REQUIRED WORK:
Return the listing below verbatim. Pictures do not belong in the copy.

LISTED RECORDS:
-- Opening Marker --

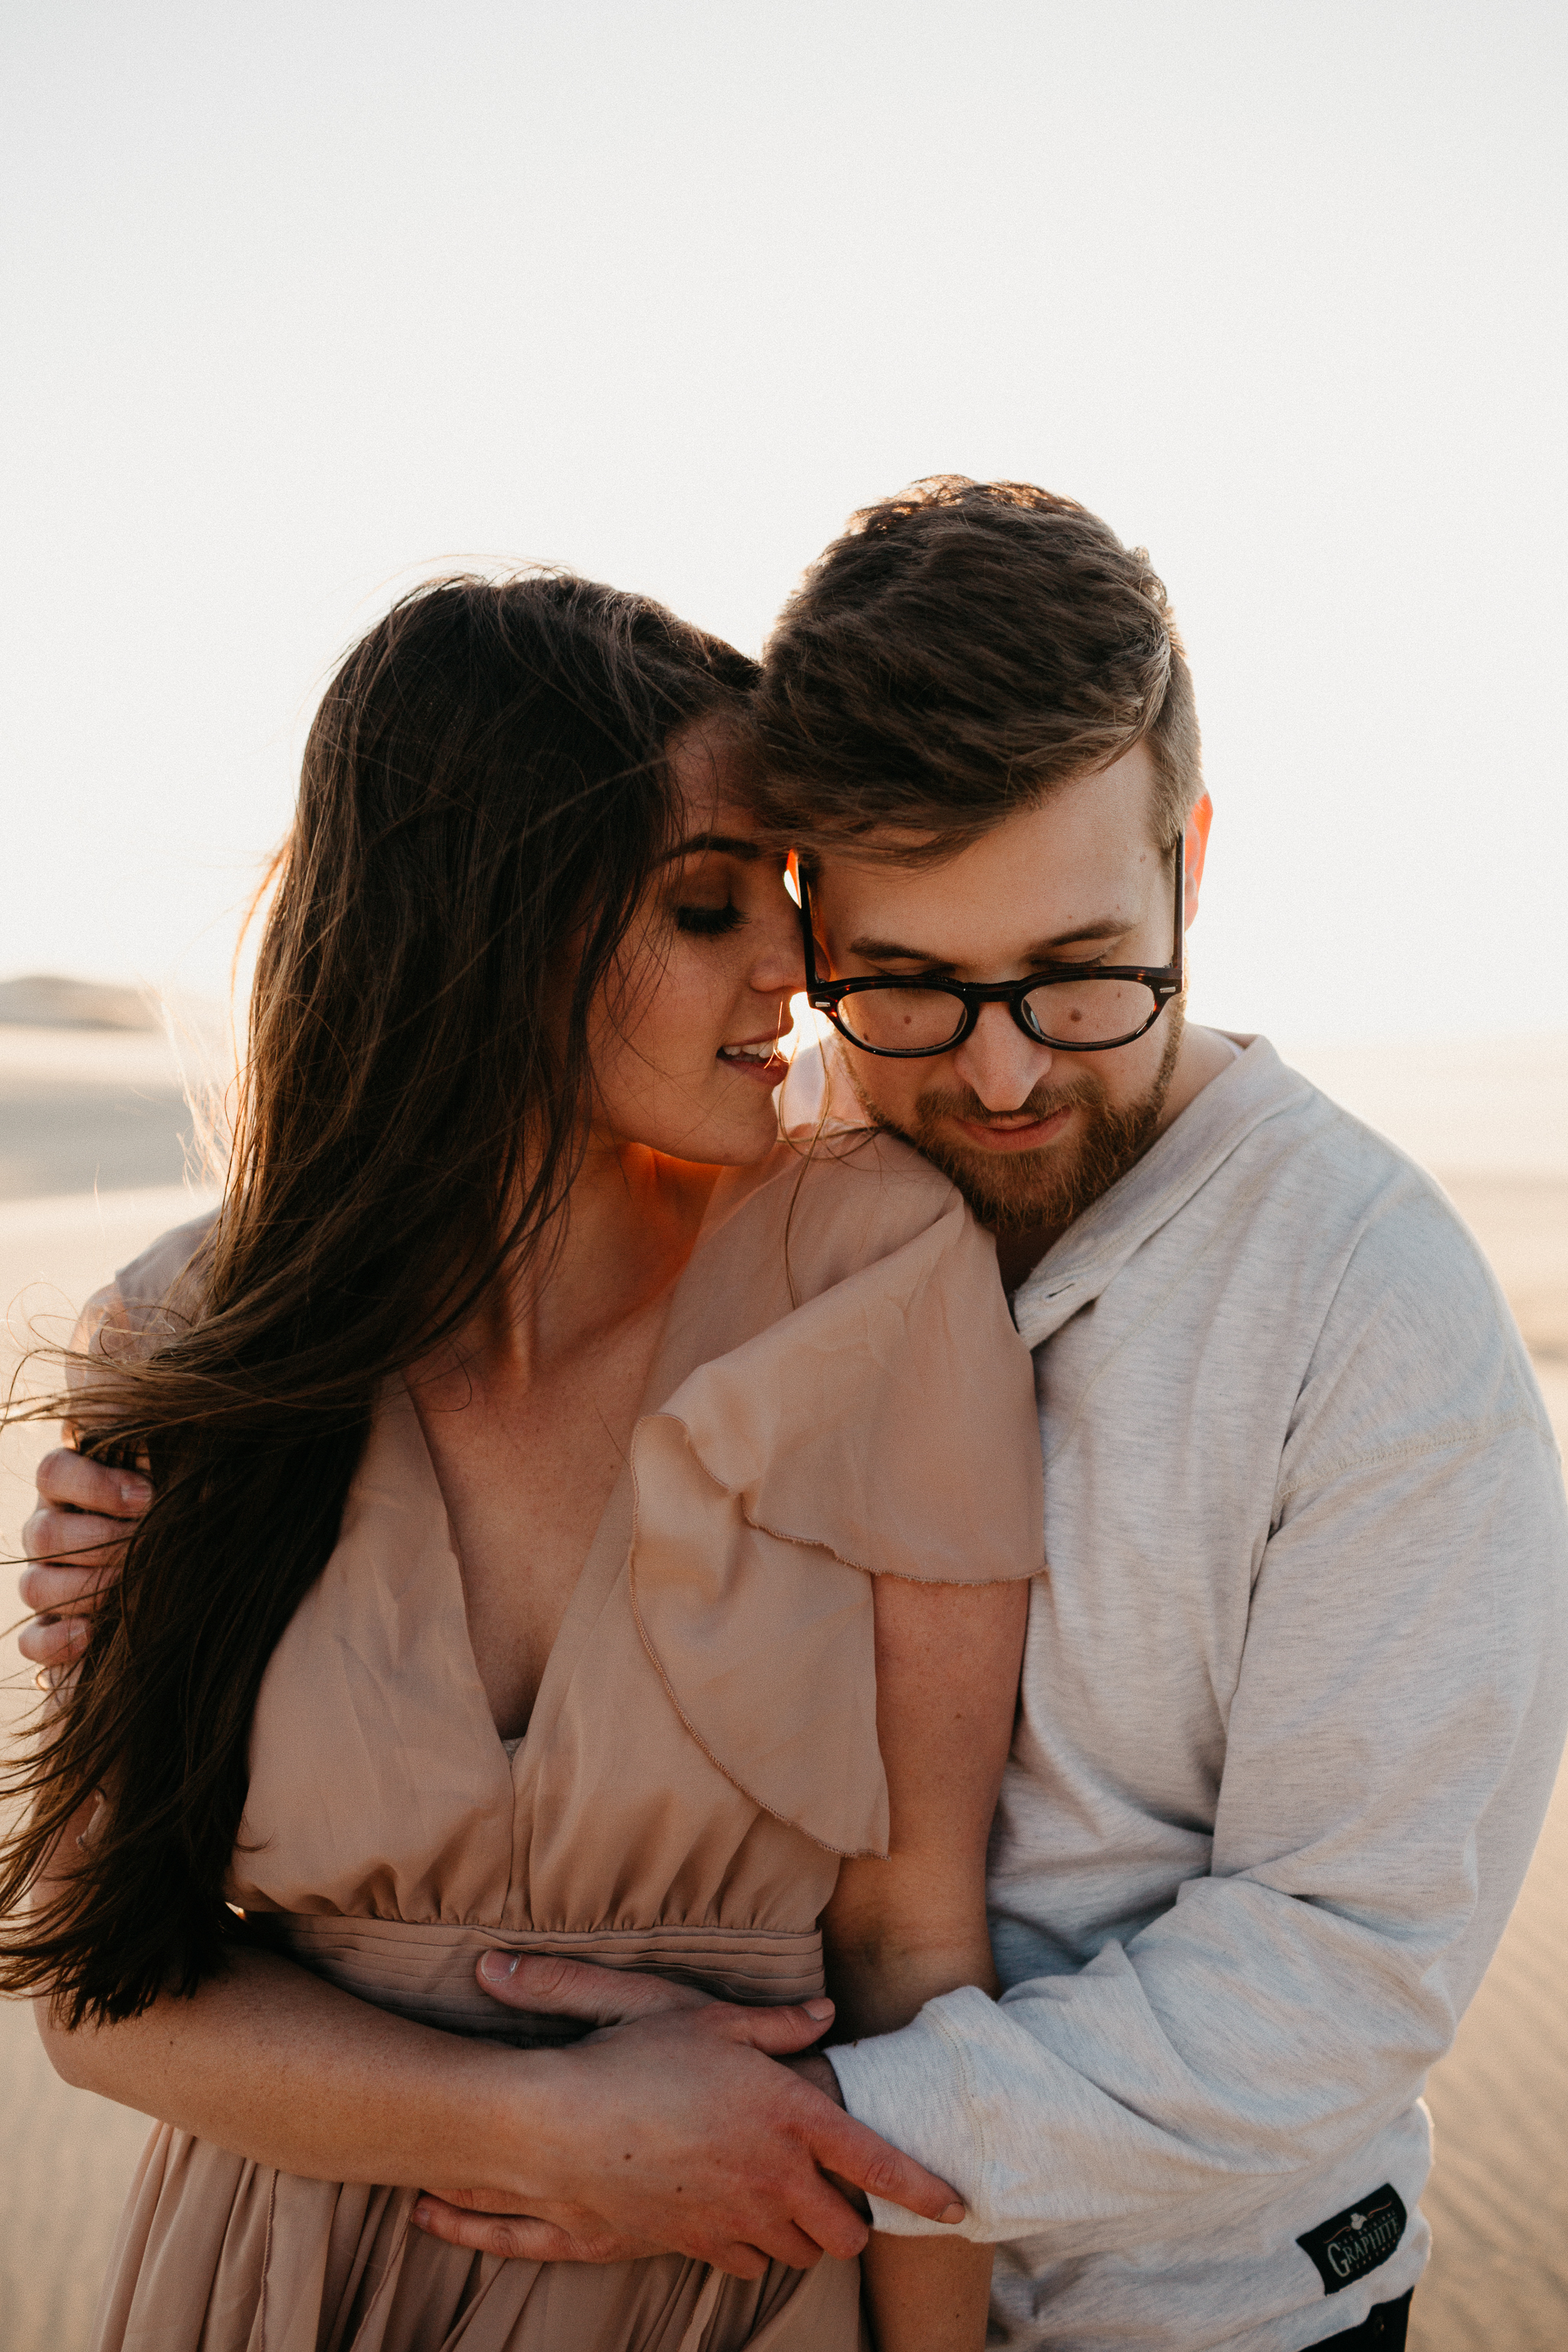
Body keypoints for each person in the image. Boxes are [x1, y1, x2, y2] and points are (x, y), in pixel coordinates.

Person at [25, 480, 1568, 2350]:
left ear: (1190, 863)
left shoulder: (1363, 1307)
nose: (997, 1072)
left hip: (1183, 2304)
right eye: (903, 986)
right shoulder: (757, 1148)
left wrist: (766, 2137)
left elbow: (1341, 1964)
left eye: (1081, 980)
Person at [2, 571, 1048, 2352]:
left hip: (722, 2298)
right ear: (491, 922)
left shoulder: (872, 1270)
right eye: (710, 907)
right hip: (280, 2284)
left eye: (785, 901)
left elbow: (916, 1958)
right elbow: (105, 2002)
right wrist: (540, 2126)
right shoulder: (189, 1338)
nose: (793, 969)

-- Closing Marker --

WRITTEN REPLY:
Body keypoints for each person in the image. Boxes are [x1, y1, x2, y2] and points are (x, y), in pixel coordinates.

Person at [25, 480, 1568, 2350]:
left ear: (1190, 863)
left shoulder: (1363, 1307)
nose: (997, 1072)
left hip: (1183, 2304)
right eye: (903, 986)
right shoulder: (757, 1148)
left wrist: (766, 2137)
left elbow: (1341, 1964)
left eye: (1081, 980)
Person at [2, 571, 1048, 2352]:
left hip: (722, 2298)
right ear: (491, 922)
left shoulder: (872, 1270)
right eye: (710, 907)
right hip: (280, 2284)
left eye: (785, 901)
left elbow: (916, 1958)
right elbow: (105, 2002)
right wrist: (540, 2126)
right shoulder: (189, 1338)
nose: (793, 969)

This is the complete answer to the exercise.